## TASK OBJECTIVE
Although the records contain pictures, the copy should leave them out and match everything else exactly.

## DATA FOR THIS EXERCISE
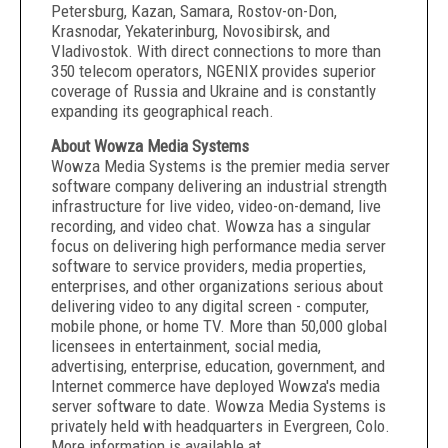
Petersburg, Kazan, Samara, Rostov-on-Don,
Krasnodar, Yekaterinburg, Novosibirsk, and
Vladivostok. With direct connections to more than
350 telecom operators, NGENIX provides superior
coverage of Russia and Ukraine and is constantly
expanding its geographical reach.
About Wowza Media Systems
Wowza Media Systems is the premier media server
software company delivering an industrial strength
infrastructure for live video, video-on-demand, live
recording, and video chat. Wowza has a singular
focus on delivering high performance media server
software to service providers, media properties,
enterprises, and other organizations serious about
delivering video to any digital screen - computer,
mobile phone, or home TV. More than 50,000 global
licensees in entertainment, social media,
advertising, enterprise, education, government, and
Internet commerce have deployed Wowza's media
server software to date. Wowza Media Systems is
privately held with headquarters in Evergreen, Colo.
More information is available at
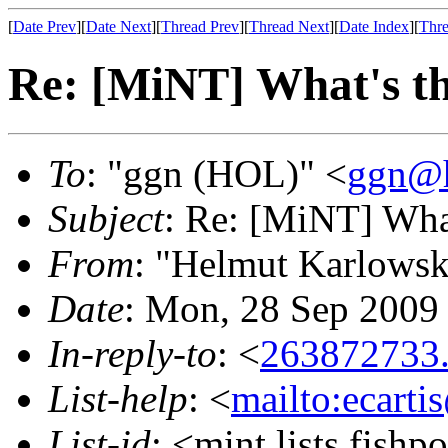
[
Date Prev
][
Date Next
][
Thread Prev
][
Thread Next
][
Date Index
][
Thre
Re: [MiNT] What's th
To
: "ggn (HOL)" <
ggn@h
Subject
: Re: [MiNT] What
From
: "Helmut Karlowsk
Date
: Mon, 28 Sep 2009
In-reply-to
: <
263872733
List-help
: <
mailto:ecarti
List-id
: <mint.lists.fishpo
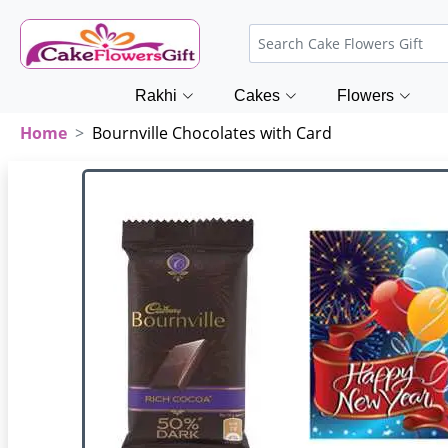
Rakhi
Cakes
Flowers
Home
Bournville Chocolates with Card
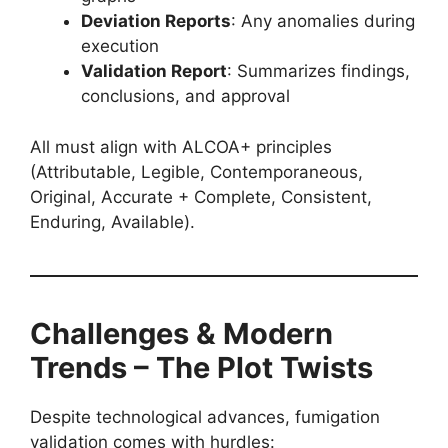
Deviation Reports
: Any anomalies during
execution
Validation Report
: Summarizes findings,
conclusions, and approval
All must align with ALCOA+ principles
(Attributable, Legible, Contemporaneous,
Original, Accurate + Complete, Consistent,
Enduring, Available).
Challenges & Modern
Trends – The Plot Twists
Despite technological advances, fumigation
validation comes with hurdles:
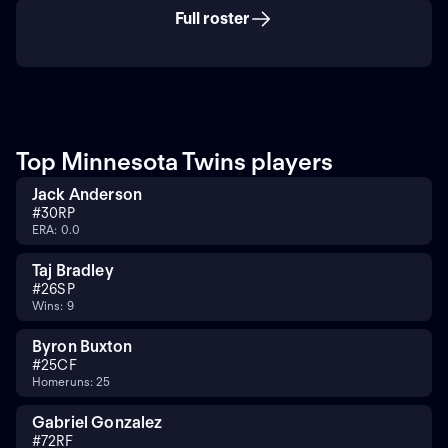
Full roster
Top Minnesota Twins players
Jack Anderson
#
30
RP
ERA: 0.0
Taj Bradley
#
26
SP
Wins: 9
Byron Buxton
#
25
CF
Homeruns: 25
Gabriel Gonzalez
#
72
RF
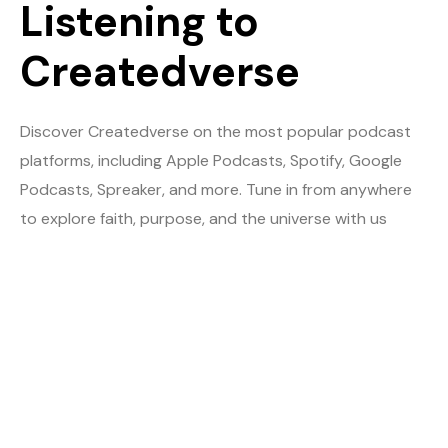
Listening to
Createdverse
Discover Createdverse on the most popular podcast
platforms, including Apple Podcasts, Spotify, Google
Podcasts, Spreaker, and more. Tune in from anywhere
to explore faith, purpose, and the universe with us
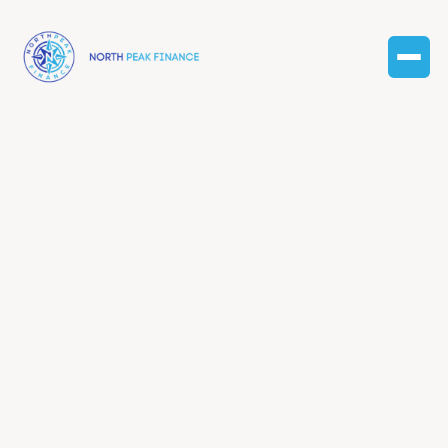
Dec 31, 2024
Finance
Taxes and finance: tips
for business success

## EXERCISE RESPONSE
Petersburg, Kazan, Samara, Rostov-on-Don,
Krasnodar, Yekaterinburg, Novosibirsk, and
Vladivostok. With direct connections to more than
350 telecom operators, NGENIX provides superior
coverage of Russia and Ukraine and is constantly
expanding its geographical reach.
About Wowza Media Systems
Wowza Media Systems is the premier media server
software company delivering an industrial strength
infrastructure for live video, video-on-demand, live
recording, and video chat. Wowza has a singular
focus on delivering high performance media server
software to service providers, media properties,
enterprises, and other organizations serious about
delivering video to any digital screen - computer,
mobile phone, or home TV. More than 50,000 global
licensees in entertainment, social media,
advertising, enterprise, education, government, and
Internet commerce have deployed Wowza's media
server software to date. Wowza Media Systems is
privately held with headquarters in Evergreen, Colo.
More information is available at
[
Date Prev
][
Date Next
][
Thread Prev
][
Thread Next
][
Date Index
][
Thre
Re: [MiNT] What's th
To
: "ggn (HOL)" <
ggn@h
Subject
: Re: [MiNT] What
From
: "Helmut Karlowsk
Date
: Mon, 28 Sep 2009
In-reply-to
: <
263872733
List-help
: <
mailto:ecarti
List-id
: <mint.lists.fishpo
Rakhi
Cakes
Flowers
Home
Bournville Chocolates with Card
Deviation Reports
: Any anomalies during
execution
Validation Report
: Summarizes findings,
conclusions, and approval
All must align with ALCOA+ principles
(Attributable, Legible, Contemporaneous,
Original, Accurate + Complete, Consistent,
Enduring, Available).
Challenges & Modern
Trends – The Plot Twists
Despite technological advances, fumigation
validation comes with hurdles:
Full roster
Top Minnesota Twins players
Jack Anderson
#
30
RP
ERA: 0.0
Taj Bradley
#
26
SP
Wins: 9
Byron Buxton
#
25
CF
Homeruns: 25
Gabriel Gonzalez
#
72
RF
Listening to
Createdverse
Discover Createdverse on the most popular podcast
platforms, including Apple Podcasts, Spotify, Google
Podcasts, Spreaker, and more. Tune in from anywhere
to explore faith, purpose, and the universe with us
Dec 31, 2024
Finance
Taxes and finance: tips
for business success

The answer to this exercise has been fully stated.